TASK DESCRIPTION:
Find each line in the listing below that contains the string "Baksos" and copy those lines out. Case counts.
Top of THE DATA
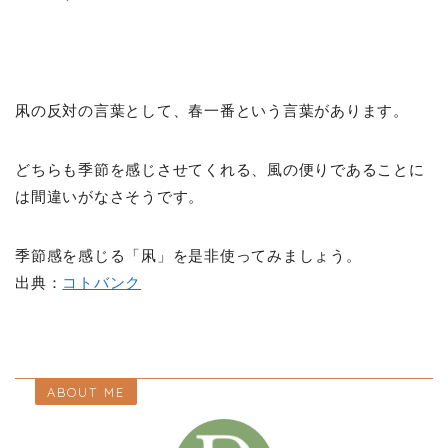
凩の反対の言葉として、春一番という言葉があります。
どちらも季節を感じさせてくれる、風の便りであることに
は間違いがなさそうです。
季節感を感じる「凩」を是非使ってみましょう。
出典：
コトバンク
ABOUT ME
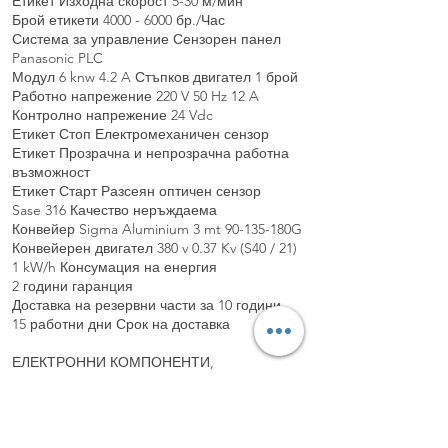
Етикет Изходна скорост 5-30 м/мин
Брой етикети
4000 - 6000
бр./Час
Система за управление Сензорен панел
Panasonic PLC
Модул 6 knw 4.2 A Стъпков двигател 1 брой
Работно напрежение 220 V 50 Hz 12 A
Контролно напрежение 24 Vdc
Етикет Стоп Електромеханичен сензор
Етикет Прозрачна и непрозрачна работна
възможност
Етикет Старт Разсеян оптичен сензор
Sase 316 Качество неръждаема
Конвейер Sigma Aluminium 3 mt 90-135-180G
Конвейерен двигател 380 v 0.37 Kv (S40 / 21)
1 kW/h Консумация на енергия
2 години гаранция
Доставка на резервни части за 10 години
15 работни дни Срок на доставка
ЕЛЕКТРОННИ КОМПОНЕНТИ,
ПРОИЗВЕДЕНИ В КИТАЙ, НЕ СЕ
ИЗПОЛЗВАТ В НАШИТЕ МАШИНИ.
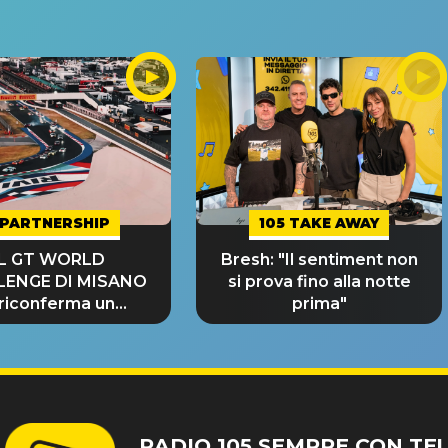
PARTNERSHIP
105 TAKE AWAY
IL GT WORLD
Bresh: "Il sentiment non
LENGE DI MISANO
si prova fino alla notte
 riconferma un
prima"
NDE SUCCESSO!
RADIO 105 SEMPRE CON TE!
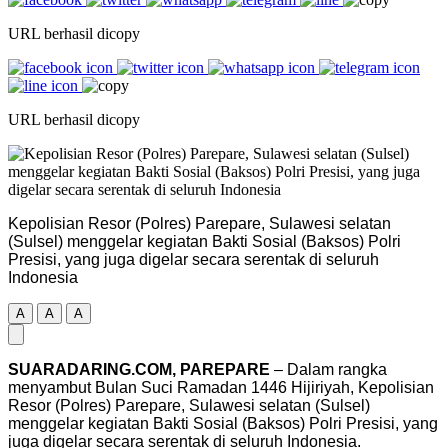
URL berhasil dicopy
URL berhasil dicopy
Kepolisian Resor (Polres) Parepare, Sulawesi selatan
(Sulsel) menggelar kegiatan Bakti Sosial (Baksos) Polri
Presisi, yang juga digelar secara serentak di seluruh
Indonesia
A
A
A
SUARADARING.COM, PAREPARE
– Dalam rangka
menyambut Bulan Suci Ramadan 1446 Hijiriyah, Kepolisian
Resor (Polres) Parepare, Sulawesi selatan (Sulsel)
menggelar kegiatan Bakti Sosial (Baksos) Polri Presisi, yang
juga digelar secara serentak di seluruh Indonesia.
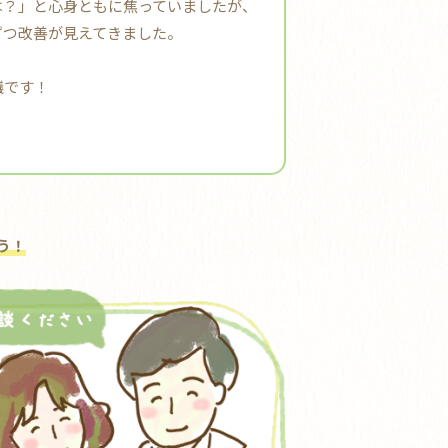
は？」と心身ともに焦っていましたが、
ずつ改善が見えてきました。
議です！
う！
Bottom of THE DATA
RESULT OF THE EXERCISE:
(Sulsel) menggelar kegiatan Bakti Sosial (Baksos) Polri
menggelar kegiatan Bakti Sosial (Baksos) Polri Presisi, yang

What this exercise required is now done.